Hele de böyle bir dönemde…
Hem kutsal mabedi görmek orada namaz kılıp dua etmek hem de
Kur’an ve sünnette yer bulan mekanda bulunmak, peygamberlerin hayatının geçtiği, vahyin indiği, tarihin merkezinde bulunan bir coğrafyada bulunmak… Duyguların kavramlarla ifadesiyle sınırlı bir izahla maluldür benim için…
Bununla beraber yeni Kudüs Kumbarası kardeşlerimin de bu Kutsal beldeyi ziyaret edip hem manevi hazzı yaşaması hem de Gazze’li Filistinli kardeşlerimize olan desteklerini göstermeleri bizimki gibi hem duygu yoğunluğu hem mutluluk hem huzur hem de zulme karşı mazlumun yanında olmak adına hayırlı ve onurlu bir eylem olacaktır.

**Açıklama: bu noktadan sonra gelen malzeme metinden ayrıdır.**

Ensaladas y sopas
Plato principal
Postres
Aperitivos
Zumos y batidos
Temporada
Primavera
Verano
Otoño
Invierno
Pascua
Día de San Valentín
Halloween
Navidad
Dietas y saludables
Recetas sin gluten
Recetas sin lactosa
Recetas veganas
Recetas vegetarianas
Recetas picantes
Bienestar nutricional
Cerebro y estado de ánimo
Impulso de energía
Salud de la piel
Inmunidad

Beytülmakdiste namaz kılmak, dua etmek benim için unutulmaz bir haz ve huzur vesilesi oldu. Tekrar tekrar gitmek görmek, bulunmak istediğim bir mekan olduğunu hissettim.
Kudüs dünyanın merkezi vahyin muhatabı ve medeniyetin beşiği bir okul edasıyla bizi eğitmeye talip…
Biz de bu ilahi haz ve huzurun talebesi olmak adına Mevla’ya ram, yola revan olalım…
Kudüs kumbarasının kıymetli bağışçılarına;
Neslin ve özellikle de gençlerin
İlahi kelamda kutsiyeti,
Sünneti Resûl’de ehemmiyeti,
Hayatın ve tarihin seyrinde şehadeti, adaletin ve zulmün pratiğinde nev’i şahsına münhasır bir beldenin ziyareti, muhafazası ve ruhu besleyen ikramından nasiplenmesine vesile olan katkılarınız sizin adınıza mükafatı ali salih amel olacağından şüphe yoktur.
Aynı zamanda Kutsal mabedin bu zamanda savunulması ve korunması adına atılan bir adım olması münasebetiyle de cihat kapsamında hususi bir ikramla mukabele göreceğini düşünmek gerekmektedir.
Herkesin Kudüs için, Aksâ için ve Gazze için elinden geleni yapması ilkesi münasebetiyle maddi, manevi katkıda bulunmak,
Mevla’nın da sonsuz ve sınırsız mükâfatına vesile olmasını celbedecektir.
Allah için çıkılan yolda adım atmanın ibadet olduğu bir sistemde, bağışta bulunmanın önemi ve katkısı eşsiz bir mahiyet arz etmektedir.